Find every line in the records below that contains the word "What", matching case exactly, and copy each one out.

- DATASET EXCERPTS -
* * * *
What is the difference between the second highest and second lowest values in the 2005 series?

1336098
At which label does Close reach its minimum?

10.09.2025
* * * *
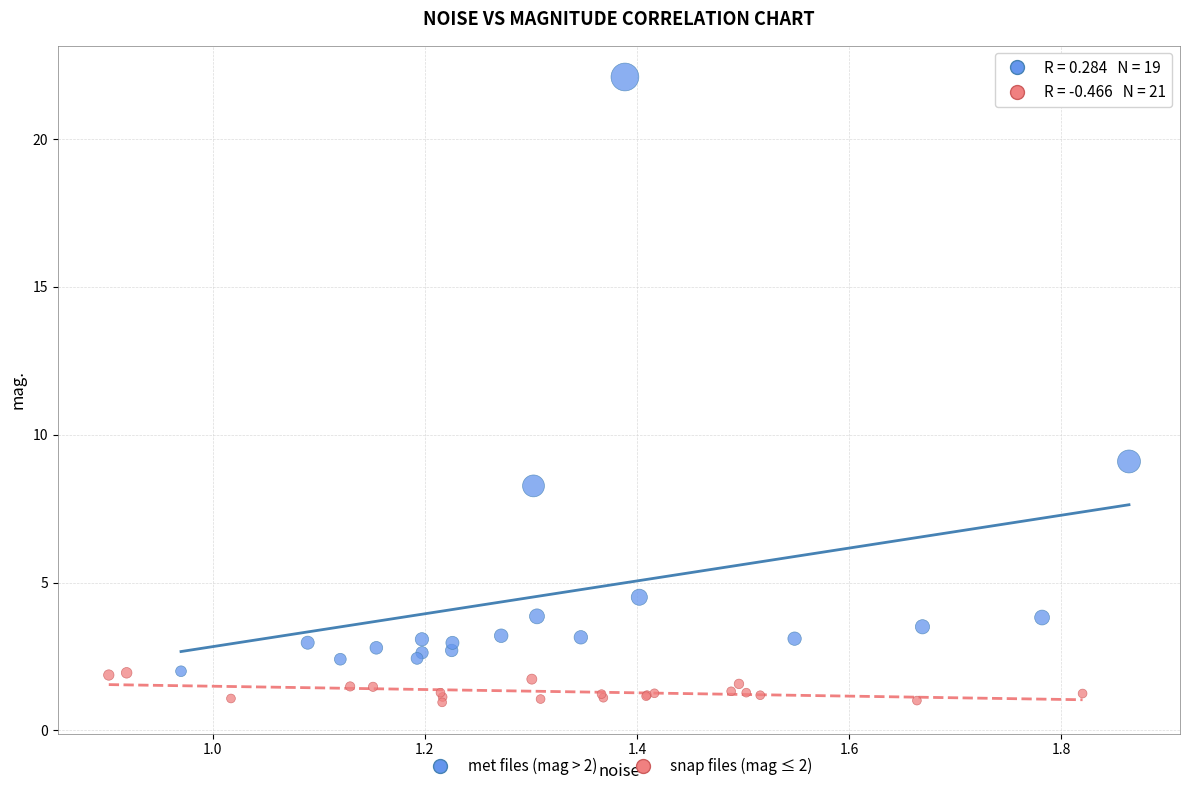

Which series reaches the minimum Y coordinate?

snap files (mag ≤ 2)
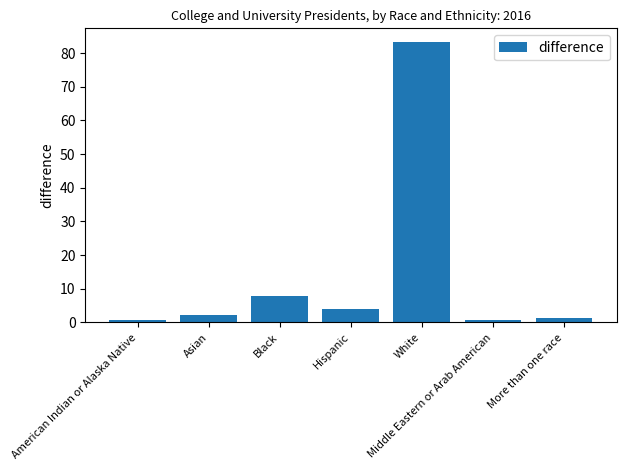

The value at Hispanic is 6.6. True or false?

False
* * * *
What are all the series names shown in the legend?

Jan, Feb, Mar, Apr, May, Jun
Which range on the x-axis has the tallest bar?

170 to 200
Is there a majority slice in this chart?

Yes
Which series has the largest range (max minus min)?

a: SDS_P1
* * * *
- RESULT -
What is the difference between the second highest and second lowest values in the 2005 series?
What are all the series names shown in the legend?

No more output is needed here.